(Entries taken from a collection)
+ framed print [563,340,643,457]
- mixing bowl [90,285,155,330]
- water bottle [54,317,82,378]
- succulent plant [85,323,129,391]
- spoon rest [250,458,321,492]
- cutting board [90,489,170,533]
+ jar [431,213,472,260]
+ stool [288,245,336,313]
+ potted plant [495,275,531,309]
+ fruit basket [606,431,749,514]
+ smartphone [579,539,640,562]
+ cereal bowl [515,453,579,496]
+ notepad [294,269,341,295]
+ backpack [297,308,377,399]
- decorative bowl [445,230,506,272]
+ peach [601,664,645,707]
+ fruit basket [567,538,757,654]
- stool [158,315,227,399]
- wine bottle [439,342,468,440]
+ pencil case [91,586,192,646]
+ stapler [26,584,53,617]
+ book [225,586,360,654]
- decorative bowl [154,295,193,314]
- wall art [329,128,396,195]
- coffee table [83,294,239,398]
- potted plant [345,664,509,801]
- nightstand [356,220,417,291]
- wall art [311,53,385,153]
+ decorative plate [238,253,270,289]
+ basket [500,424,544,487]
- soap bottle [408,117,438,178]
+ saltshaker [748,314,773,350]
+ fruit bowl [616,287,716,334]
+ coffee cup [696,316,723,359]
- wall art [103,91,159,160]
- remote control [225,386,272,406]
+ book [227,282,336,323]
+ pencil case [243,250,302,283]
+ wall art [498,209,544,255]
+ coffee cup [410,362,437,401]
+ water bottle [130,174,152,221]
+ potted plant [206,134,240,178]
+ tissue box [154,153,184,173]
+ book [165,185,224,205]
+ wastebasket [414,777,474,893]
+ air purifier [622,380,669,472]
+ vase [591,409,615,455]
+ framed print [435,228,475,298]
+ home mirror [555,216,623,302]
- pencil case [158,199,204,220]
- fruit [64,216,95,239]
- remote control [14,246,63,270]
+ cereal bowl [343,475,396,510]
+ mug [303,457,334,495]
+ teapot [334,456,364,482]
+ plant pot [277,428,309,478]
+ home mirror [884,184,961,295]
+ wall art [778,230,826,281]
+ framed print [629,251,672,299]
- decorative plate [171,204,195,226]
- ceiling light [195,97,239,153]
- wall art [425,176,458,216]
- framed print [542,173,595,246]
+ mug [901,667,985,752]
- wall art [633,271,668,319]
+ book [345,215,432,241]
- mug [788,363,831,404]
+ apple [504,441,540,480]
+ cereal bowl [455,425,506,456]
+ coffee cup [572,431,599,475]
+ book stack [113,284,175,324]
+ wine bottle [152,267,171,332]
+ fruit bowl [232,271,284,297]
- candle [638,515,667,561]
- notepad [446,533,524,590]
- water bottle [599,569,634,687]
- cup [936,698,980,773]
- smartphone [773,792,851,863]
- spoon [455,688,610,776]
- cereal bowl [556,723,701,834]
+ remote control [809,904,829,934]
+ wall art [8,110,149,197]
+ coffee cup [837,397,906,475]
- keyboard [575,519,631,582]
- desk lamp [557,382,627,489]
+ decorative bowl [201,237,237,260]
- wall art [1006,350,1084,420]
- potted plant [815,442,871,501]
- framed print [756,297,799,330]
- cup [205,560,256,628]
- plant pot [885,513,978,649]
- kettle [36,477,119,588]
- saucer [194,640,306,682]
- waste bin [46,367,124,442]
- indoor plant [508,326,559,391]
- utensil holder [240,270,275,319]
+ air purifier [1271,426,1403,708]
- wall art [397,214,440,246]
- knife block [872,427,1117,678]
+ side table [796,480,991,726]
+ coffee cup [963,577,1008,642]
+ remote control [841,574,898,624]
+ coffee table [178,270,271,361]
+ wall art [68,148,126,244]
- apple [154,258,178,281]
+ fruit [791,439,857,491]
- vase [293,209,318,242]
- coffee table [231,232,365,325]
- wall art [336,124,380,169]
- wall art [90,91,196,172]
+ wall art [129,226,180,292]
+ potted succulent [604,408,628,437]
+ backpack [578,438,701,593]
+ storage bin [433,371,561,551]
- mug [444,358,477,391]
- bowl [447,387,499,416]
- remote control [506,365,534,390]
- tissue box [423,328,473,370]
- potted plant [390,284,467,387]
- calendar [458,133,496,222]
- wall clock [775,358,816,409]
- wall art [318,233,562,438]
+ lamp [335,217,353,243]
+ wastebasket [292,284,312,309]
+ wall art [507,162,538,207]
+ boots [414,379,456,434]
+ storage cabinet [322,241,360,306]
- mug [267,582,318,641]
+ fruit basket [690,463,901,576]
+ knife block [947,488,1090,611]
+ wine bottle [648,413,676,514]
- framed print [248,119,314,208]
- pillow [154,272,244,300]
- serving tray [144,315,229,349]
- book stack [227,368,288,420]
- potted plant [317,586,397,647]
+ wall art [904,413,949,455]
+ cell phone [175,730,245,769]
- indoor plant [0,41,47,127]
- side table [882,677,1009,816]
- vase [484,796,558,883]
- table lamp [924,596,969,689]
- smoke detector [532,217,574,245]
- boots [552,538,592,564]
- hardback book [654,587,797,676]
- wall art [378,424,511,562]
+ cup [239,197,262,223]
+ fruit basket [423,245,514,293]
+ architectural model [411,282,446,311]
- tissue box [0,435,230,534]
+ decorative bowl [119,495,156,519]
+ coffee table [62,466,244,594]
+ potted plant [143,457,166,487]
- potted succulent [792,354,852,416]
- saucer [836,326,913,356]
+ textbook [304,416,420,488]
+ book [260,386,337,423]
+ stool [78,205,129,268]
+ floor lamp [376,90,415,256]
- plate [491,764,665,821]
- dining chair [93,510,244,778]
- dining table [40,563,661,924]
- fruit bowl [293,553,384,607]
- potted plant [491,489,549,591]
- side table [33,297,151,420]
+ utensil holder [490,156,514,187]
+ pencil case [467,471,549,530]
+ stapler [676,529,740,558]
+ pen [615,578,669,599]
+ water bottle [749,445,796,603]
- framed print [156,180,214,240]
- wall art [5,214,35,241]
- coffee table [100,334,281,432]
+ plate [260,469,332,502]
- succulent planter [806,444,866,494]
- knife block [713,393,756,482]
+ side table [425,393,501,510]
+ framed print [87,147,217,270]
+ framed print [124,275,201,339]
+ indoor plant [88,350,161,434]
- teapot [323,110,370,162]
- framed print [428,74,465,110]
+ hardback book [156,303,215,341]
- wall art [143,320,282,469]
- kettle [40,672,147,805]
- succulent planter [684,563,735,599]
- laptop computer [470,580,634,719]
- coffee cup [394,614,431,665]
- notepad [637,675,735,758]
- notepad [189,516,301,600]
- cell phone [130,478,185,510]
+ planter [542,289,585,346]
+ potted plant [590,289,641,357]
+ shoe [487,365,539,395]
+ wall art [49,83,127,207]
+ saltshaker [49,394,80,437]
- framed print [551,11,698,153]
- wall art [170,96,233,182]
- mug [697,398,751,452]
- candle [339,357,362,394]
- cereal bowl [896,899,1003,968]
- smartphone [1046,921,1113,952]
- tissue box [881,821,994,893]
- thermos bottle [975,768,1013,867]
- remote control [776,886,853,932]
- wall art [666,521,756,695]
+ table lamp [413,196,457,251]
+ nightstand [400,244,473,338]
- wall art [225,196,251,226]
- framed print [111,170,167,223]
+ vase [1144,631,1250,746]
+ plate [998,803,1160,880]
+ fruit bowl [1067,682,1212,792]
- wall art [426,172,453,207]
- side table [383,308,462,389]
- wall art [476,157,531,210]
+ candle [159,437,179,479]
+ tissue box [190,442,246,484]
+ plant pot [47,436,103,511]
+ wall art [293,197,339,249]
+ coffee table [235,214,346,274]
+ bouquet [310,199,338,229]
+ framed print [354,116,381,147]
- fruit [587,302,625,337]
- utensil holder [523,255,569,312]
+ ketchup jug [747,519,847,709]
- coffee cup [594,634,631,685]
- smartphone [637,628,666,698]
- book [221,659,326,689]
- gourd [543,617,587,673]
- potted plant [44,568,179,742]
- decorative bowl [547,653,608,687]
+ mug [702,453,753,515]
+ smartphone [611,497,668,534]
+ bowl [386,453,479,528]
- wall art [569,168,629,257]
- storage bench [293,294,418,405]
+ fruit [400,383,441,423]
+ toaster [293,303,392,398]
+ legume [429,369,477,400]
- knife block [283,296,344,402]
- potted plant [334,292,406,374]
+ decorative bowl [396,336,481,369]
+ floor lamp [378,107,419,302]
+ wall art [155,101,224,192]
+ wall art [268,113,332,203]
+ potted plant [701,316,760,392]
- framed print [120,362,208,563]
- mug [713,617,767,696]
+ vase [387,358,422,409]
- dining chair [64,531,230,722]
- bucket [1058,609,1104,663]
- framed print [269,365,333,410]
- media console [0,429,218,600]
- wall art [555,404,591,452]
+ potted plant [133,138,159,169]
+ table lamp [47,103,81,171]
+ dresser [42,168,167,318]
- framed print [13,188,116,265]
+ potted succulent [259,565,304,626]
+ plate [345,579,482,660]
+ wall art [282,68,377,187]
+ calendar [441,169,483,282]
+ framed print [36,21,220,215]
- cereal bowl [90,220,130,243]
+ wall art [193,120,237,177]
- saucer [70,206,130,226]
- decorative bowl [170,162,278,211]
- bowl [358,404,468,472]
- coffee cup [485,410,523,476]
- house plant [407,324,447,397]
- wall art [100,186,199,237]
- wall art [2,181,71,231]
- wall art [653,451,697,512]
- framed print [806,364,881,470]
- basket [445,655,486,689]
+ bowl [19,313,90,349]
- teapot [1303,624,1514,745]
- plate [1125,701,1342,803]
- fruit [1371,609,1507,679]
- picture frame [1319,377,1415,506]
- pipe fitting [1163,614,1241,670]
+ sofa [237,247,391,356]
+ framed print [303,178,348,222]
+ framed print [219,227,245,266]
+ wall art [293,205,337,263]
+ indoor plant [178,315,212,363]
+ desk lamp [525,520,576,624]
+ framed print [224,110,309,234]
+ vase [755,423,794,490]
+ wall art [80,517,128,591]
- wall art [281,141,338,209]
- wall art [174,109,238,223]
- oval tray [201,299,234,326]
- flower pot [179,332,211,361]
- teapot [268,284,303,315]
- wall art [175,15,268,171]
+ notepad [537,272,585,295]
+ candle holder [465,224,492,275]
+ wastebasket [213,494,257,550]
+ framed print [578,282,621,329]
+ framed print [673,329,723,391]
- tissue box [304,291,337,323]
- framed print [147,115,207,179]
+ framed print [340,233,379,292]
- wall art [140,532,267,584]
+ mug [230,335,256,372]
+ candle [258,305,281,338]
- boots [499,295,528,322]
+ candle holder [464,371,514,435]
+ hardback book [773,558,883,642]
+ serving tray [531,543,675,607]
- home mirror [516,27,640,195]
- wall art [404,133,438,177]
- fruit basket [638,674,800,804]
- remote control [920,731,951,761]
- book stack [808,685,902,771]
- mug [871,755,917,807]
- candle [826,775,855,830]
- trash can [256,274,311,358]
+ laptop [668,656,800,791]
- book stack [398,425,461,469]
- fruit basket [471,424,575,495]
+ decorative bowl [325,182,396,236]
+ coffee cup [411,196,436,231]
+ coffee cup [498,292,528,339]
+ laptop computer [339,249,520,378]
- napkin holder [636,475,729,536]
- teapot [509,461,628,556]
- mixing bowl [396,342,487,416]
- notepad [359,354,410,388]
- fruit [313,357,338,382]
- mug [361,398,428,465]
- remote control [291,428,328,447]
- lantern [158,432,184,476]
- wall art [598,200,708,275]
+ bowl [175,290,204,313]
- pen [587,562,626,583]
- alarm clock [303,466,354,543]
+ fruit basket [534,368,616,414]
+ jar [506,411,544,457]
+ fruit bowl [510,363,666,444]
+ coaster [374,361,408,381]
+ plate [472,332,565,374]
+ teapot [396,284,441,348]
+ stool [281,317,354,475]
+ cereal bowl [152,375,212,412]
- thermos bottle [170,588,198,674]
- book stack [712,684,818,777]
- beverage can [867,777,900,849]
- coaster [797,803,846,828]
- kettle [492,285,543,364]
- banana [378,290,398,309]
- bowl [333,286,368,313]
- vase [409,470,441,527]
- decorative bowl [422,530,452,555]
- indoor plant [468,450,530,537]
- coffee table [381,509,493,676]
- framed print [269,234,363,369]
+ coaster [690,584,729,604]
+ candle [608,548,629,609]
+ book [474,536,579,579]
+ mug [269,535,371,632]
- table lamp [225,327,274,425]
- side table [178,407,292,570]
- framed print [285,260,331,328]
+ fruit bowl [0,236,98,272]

WORK ITEM:
Your answer should be one number: the count of lines in the records above that contain "tray".

RESULT:
3